• Audit slams Georgia DHS oversight

    By: Aaron Diamant


    ATLANTA,None - A scathing audit slamming a state agency has a popular local charity caught in the middle.

    The audit criticizes how the Georgia Department of Human Services tracked millions of Federal stimulus dollars -- grant money for important programs.

    Auditors were particularly concerned about payments and purchases for one program run by the United Way of Greater Atlanta.

    President Milton Little told Channel 2 Investigative reporter Aaron Diamant he he knew the Fresh Start program would face scrutiny.

    "We did all that we could to make sure that we passed muster," said Little

    The year-long program was funded by Federal grants that paid out more than $20 million for emergency housing and utility assistance to 17,000 families.

    "With that much money, we were always worried about fraud," Little said. "We were worried about a lot of things."

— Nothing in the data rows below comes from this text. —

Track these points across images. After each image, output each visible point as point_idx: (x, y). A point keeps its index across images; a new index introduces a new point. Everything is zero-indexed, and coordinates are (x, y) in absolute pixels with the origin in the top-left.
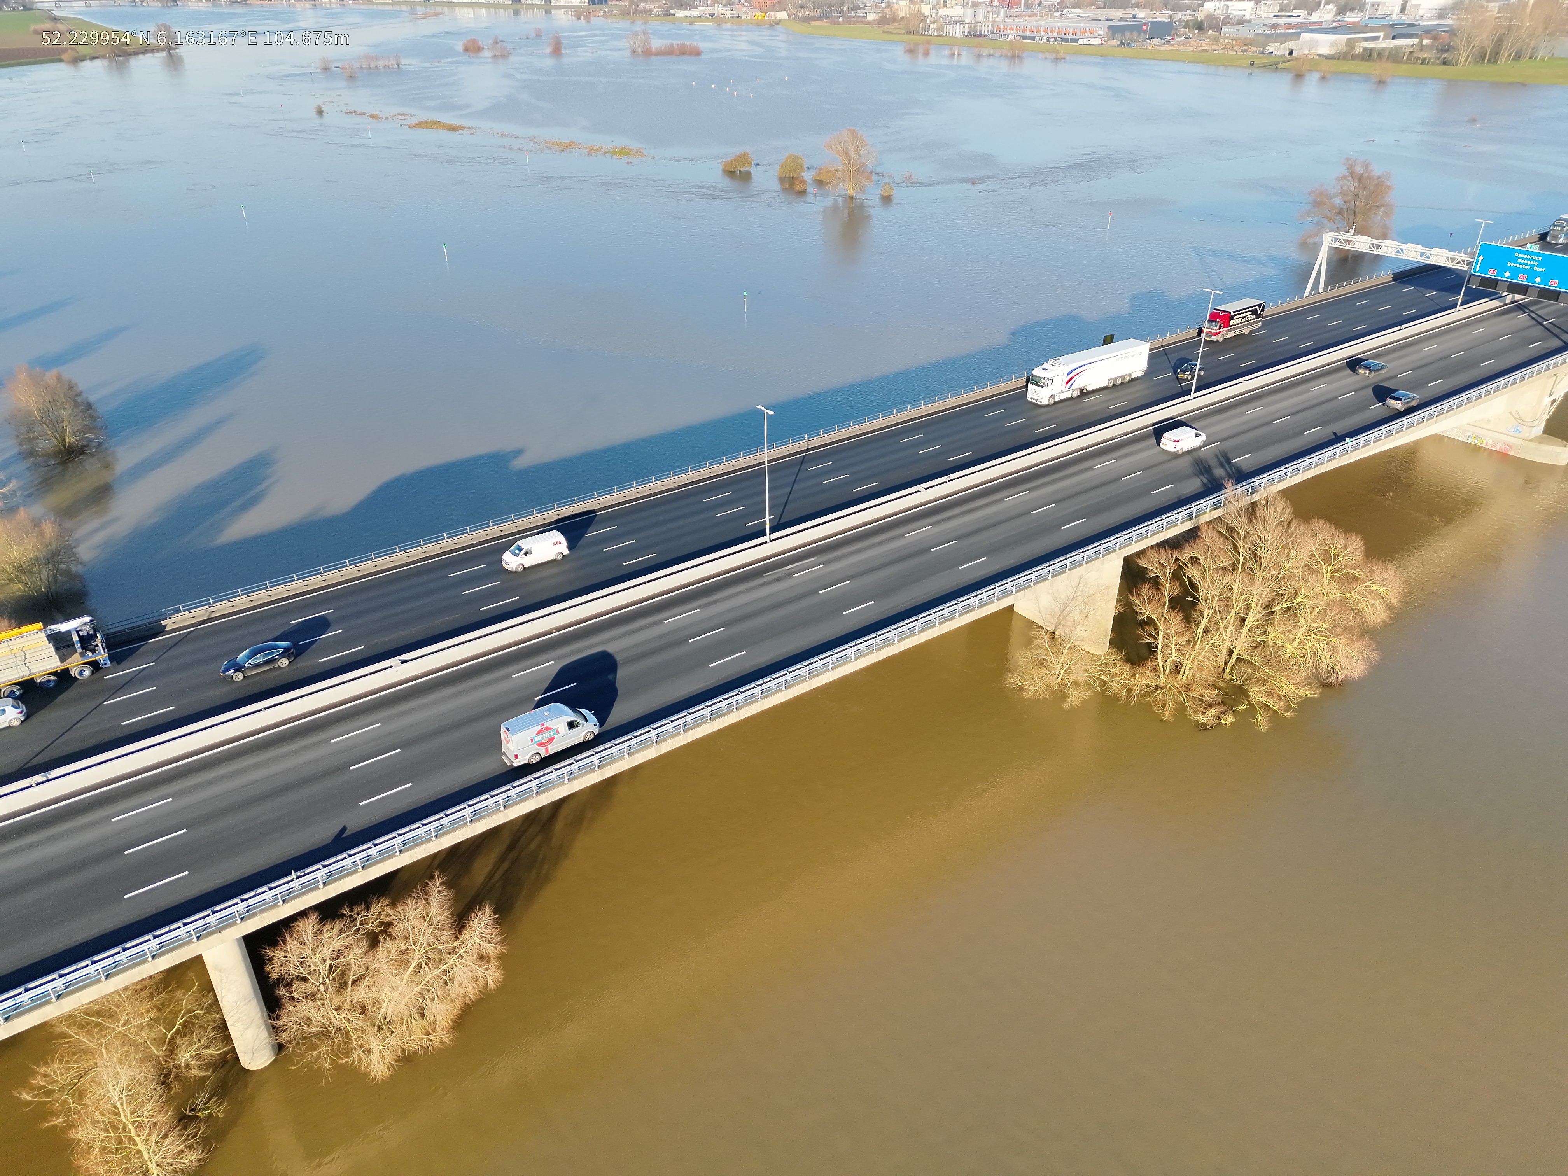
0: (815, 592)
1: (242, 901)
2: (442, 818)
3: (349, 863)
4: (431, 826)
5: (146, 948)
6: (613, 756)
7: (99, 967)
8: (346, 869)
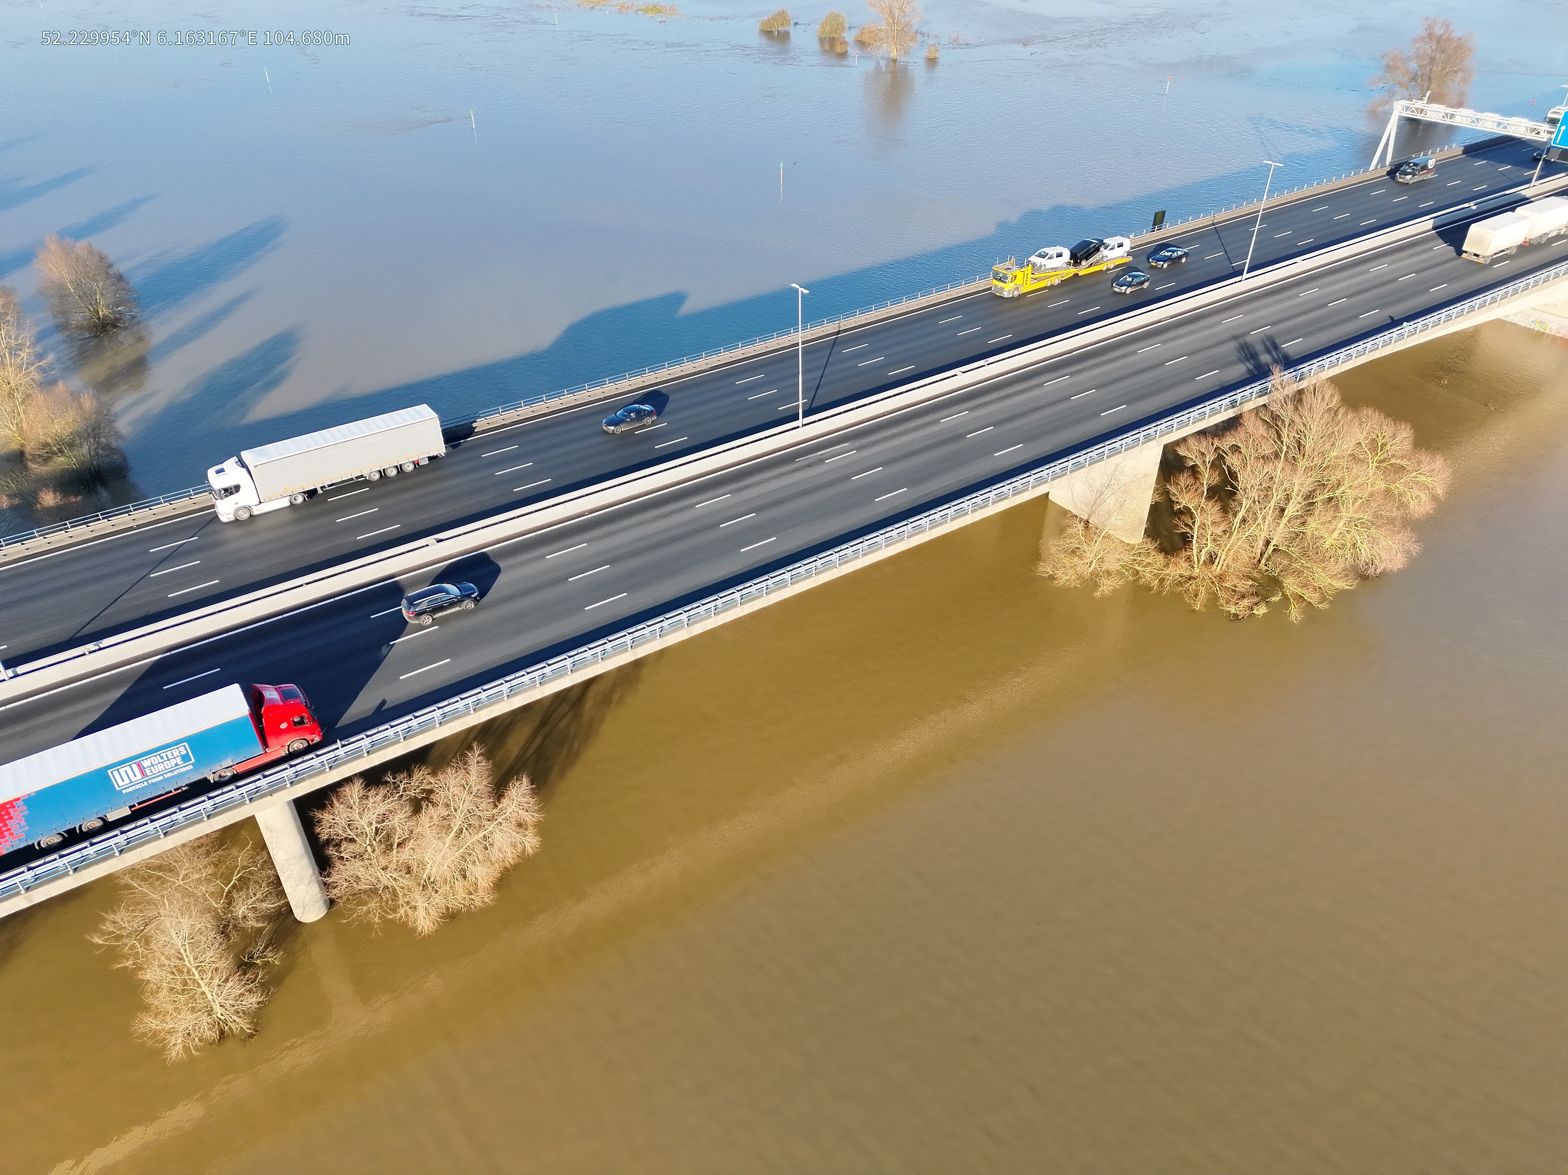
0: (848, 477)
1: (291, 766)
2: (480, 692)
3: (391, 733)
4: (469, 701)
5: (201, 808)
7: (158, 826)
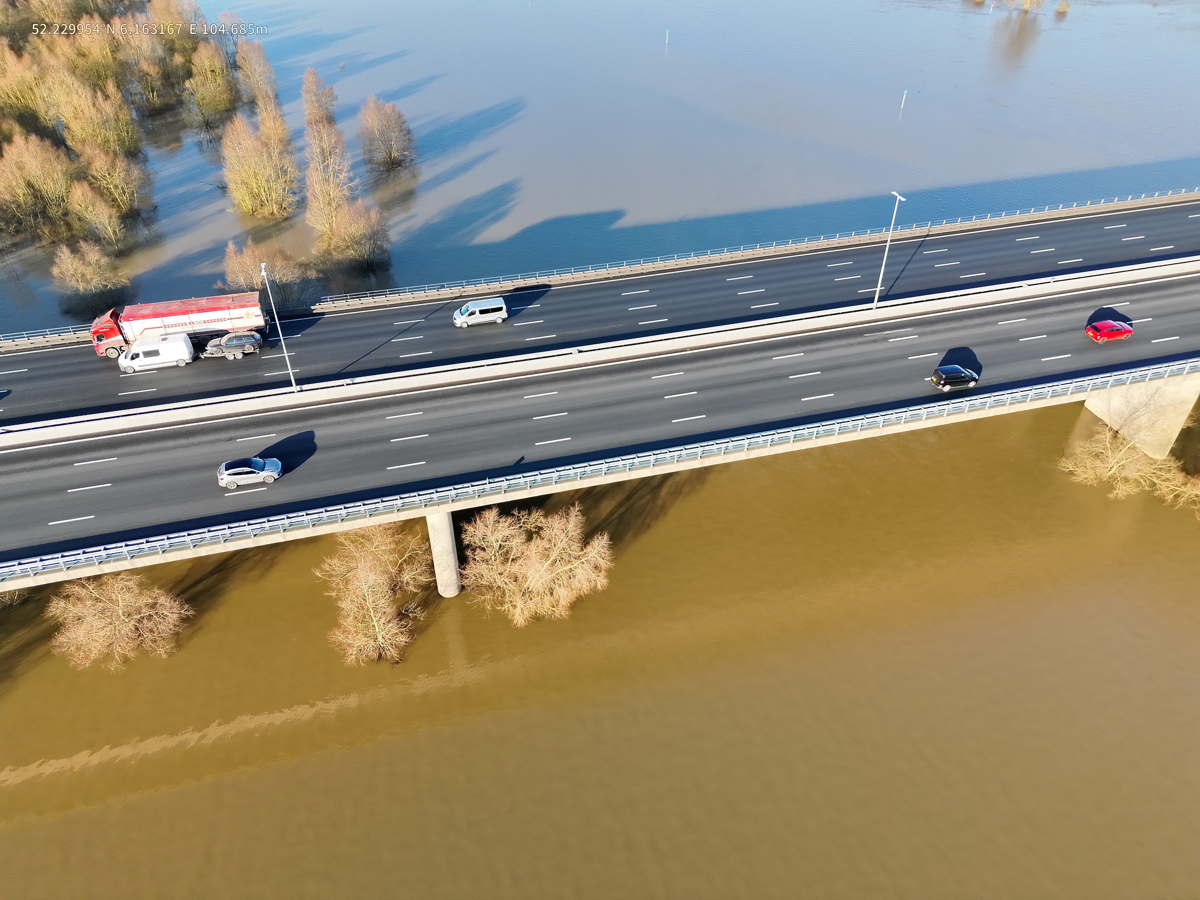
0: (905, 356)
1: (455, 489)
2: (588, 466)
3: (523, 481)
4: (580, 470)
5: (395, 504)
6: (713, 452)
7: (366, 509)
8: (520, 485)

    However, the audit found the program paid out more than $43,000 in duplicate payments, because of bad oversight.

    Auditors wrote, "DHS failure to perform any subrecipient monitoring resulted in over payments to recipients, which may need to be repaid to the Federal Awarding Agency using State funds."

    "There were a lot of people that you find with the same first name, same last name, and so there were a lot of little things that happened that would account for some of those errors," explained Little.

    Auditors also questioned why DHS allowed the United Way to spend more than $25,000 on new computers, which auditors said could have been leased for half that."

    Auditors noted, "DHS failed to follow the state's computer leasing policy when it reimbursed united way."

    DHS told auditors it disagreed. Still, DHS officials refused to speak with Channel 2 on camera about the issues raise by auditors.

    A DHS spokesperson sent Diamant an email saying, "It is the department's goal to be a worthy steward of taxpayer dollars."

    Little said even though the money auditors questioned was only a fraction of the overall program cost, there were lessons learned.

    "We probably could have been a little bit more focused than we were," Little said.

    Again, the review of the Fresh Start program is just one part of the audit that found major book-keeping problems inside DHS. DHS has already admitted to auditors it needs to do better and is making changes.

    Meantime, Little said some of the over payments have already been returned.